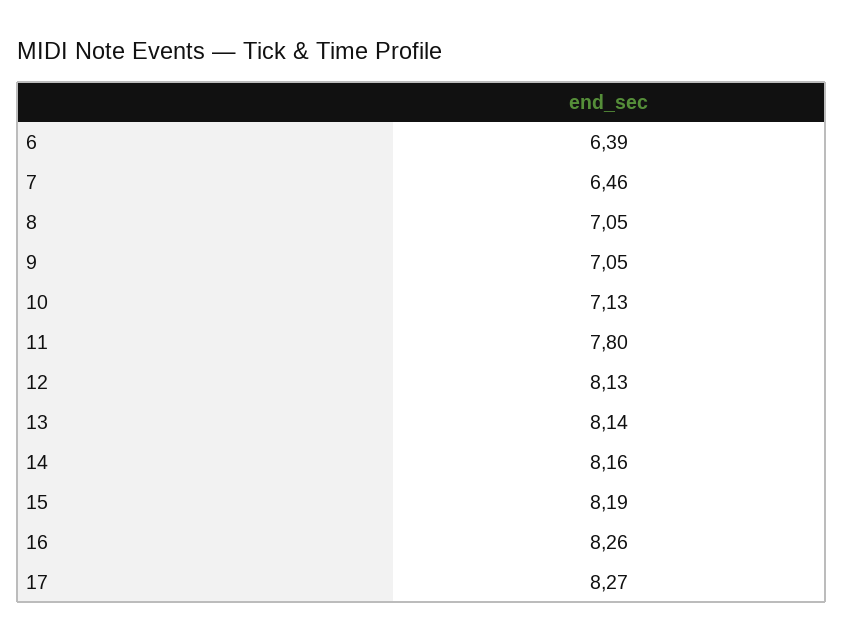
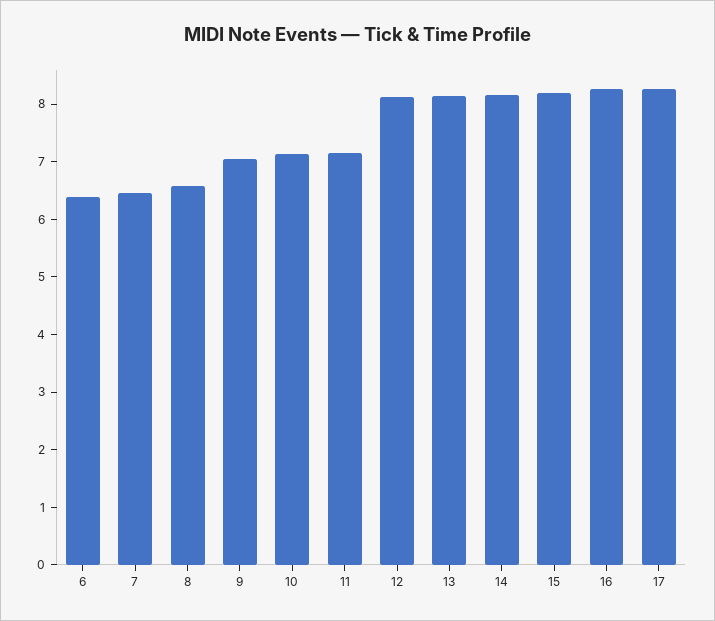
8: 7.05 -> 6.6
11: 7.8 -> 7.2

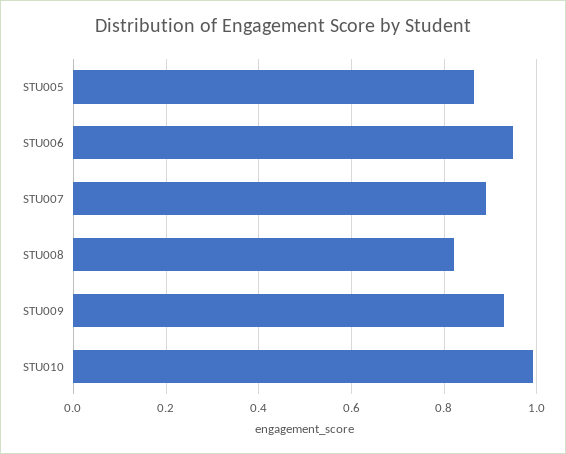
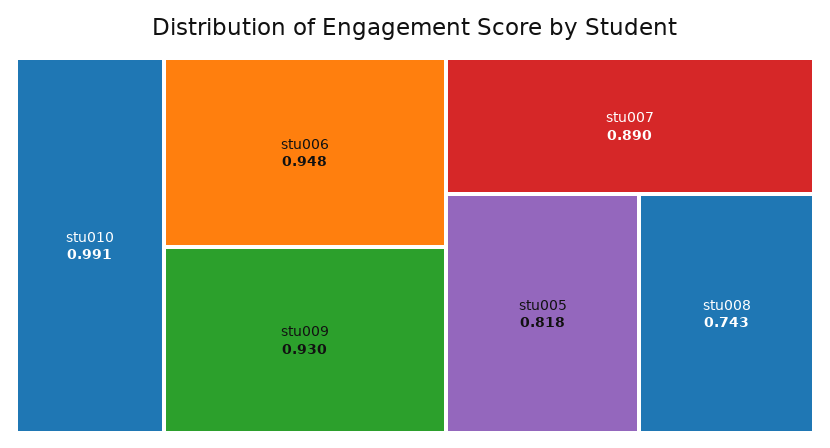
STU005: 0.86 -> 0.818
STU008: 0.82 -> 0.743

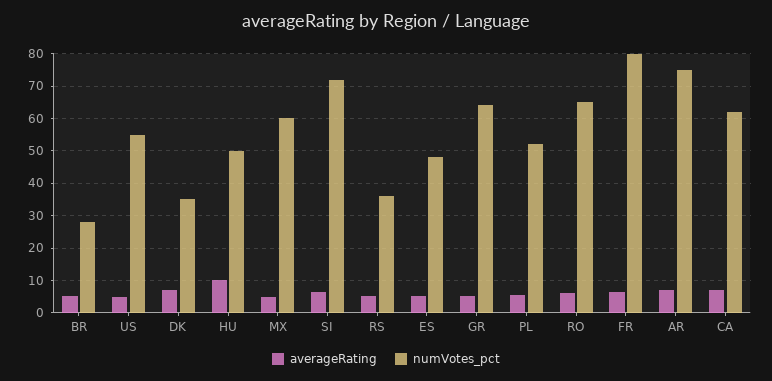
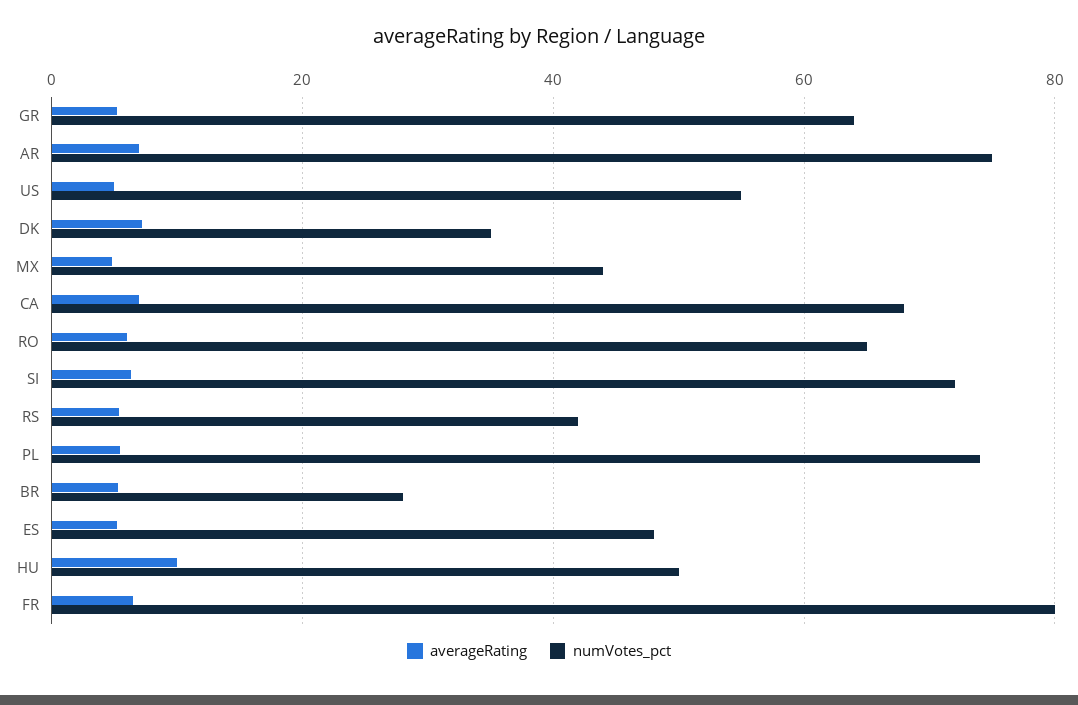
numVotes_pct, MX: 60 -> 44
numVotes_pct, RS: 36 -> 42
numVotes_pct, PL: 52 -> 74
numVotes_pct, CA: 62 -> 68

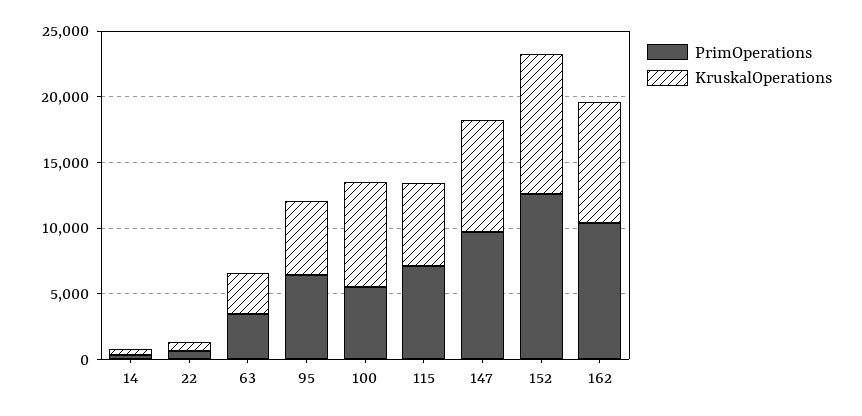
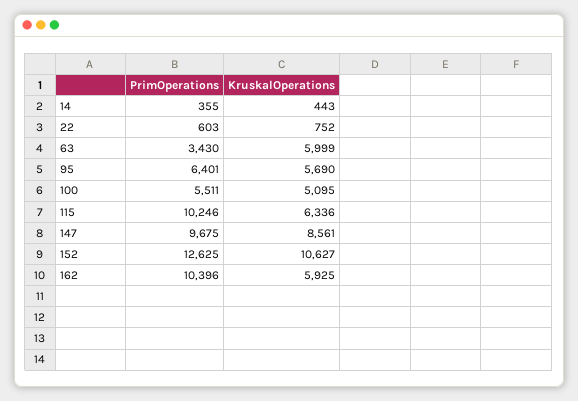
KruskalOperations, 63: 3000 -> 5999
KruskalOperations, 100: 8000 -> 5095
PrimOperations, 115: 7000 -> 10246
KruskalOperations, 162: 9000 -> 5925

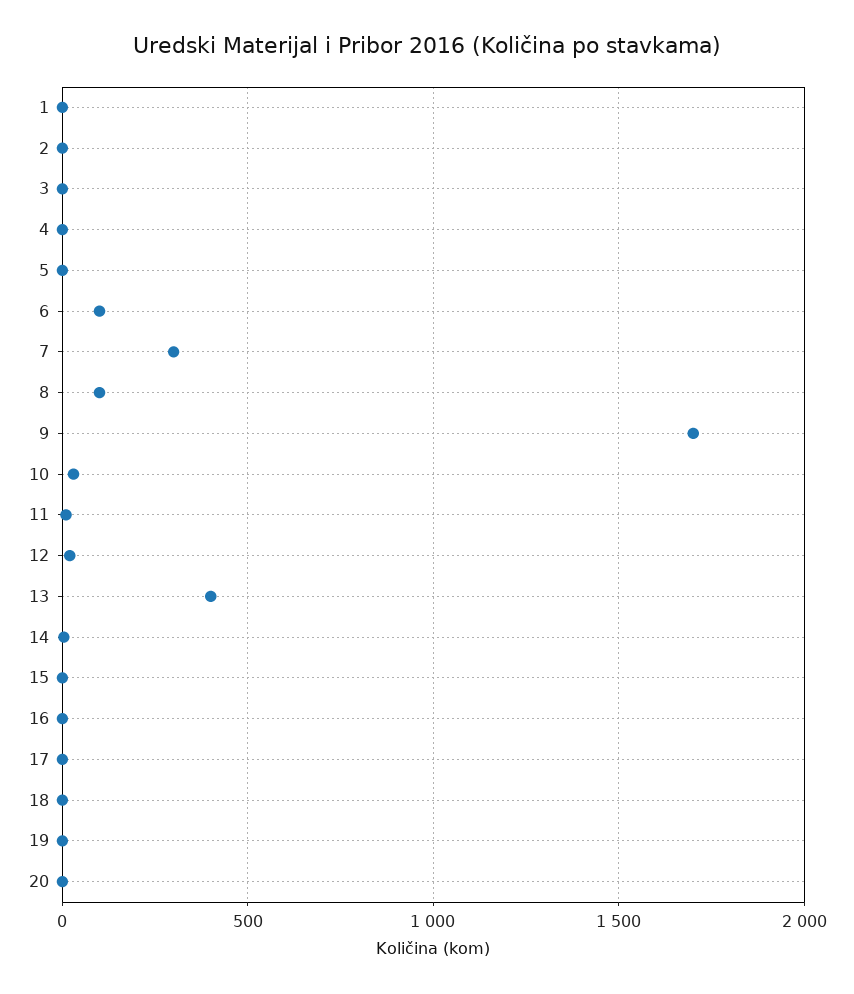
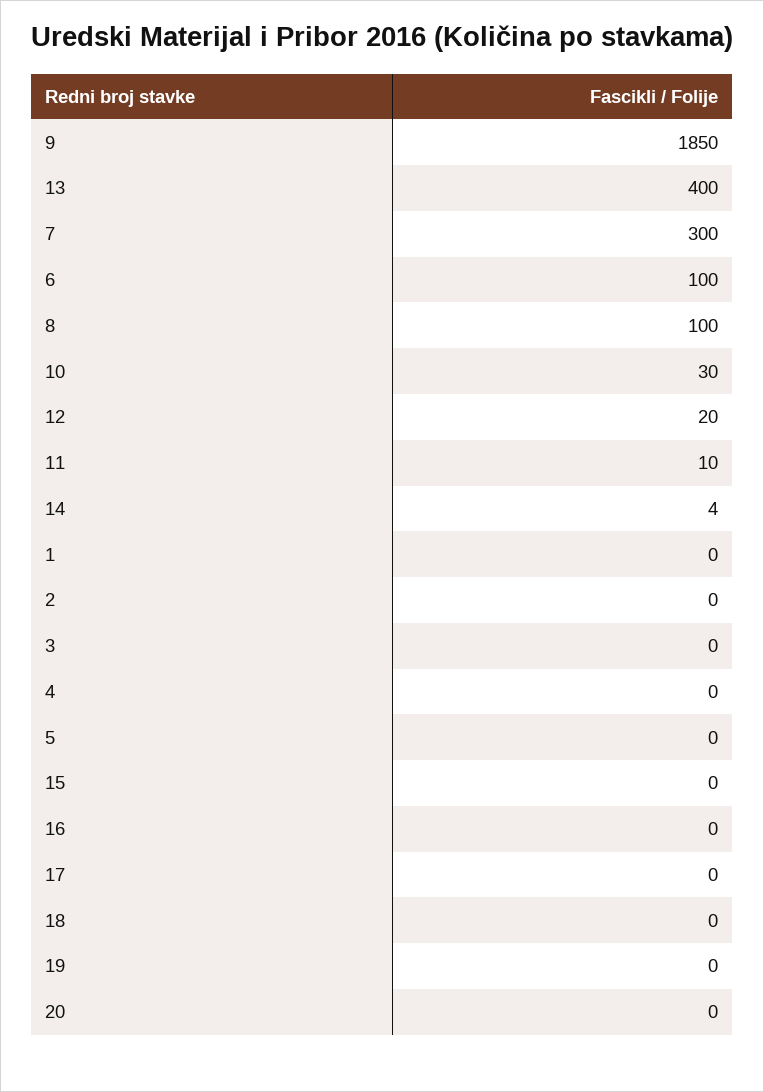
9: 1700 -> 1850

_Activity_
Starting at the line that holds "KruskalOperations, 100: 8000 -> 5095", write out every remaining line of the material above exactly as it appears. Pictures should not be copied.

_Solved exercise_
KruskalOperations, 100: 8000 -> 5095
PrimOperations, 115: 7000 -> 10246
KruskalOperations, 162: 9000 -> 5925

9: 1700 -> 1850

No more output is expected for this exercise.